WRITTEN TASK: Filter the material below so that only lines containing "участие" remain.

DATA RECORDS:
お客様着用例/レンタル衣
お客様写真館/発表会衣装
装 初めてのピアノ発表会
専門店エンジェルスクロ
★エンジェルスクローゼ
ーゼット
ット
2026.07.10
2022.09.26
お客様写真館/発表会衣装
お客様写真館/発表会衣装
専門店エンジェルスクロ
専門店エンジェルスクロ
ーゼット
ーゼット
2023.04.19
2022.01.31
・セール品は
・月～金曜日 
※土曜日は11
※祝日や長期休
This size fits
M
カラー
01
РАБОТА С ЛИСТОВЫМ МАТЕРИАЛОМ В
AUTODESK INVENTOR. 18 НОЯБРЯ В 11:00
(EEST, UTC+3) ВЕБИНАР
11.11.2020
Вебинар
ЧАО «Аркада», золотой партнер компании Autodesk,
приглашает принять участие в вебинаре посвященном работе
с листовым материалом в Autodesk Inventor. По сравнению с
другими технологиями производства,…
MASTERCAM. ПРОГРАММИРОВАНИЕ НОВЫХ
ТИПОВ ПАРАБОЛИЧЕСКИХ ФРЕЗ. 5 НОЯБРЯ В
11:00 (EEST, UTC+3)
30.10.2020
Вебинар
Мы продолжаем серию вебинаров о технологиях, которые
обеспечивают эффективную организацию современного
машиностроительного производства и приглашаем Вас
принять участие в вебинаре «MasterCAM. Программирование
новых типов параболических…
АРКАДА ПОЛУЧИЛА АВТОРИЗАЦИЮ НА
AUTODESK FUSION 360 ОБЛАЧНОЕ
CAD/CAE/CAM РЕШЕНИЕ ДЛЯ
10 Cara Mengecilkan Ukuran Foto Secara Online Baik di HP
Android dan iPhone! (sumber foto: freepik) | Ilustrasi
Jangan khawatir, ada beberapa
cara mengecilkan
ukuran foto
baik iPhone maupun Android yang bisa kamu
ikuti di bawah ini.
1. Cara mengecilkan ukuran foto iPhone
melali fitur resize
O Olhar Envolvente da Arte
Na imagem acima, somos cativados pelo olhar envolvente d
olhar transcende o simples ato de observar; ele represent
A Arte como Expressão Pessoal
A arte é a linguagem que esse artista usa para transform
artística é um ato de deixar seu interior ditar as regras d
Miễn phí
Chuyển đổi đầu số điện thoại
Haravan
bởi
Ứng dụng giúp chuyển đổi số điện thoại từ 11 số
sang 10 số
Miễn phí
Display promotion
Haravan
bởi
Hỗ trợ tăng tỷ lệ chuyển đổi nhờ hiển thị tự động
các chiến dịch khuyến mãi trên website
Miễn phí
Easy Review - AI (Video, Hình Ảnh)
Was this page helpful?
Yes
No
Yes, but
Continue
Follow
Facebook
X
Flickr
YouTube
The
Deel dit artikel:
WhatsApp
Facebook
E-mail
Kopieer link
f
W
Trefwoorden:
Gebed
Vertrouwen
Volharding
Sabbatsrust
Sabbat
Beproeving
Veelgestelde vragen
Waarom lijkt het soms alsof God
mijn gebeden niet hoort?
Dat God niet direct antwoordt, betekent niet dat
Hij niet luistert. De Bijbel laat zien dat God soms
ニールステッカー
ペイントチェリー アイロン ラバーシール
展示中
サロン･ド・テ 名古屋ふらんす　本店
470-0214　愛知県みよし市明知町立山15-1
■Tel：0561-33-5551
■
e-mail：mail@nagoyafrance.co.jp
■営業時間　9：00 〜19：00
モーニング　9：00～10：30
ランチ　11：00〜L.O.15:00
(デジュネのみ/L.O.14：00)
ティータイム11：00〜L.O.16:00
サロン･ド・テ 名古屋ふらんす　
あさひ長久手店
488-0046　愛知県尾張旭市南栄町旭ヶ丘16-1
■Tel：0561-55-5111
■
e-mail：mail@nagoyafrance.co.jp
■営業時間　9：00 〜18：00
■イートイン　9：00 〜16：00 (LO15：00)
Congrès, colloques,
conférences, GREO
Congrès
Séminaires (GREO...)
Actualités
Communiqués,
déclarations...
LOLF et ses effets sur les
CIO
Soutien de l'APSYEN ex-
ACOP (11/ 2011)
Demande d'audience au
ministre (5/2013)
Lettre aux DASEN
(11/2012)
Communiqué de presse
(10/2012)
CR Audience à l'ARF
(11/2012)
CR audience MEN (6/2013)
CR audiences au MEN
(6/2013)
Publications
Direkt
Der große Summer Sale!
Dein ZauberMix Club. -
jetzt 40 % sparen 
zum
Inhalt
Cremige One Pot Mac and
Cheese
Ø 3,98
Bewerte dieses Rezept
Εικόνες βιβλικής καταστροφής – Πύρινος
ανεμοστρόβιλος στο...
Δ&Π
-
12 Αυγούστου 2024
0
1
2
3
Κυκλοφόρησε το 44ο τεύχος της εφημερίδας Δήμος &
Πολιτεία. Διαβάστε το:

SOLUTION TO THIS PROBLEM:
приглашает принять участие в вебинаре посвященном работе
принять участие в вебинаре «MasterCAM. Программирование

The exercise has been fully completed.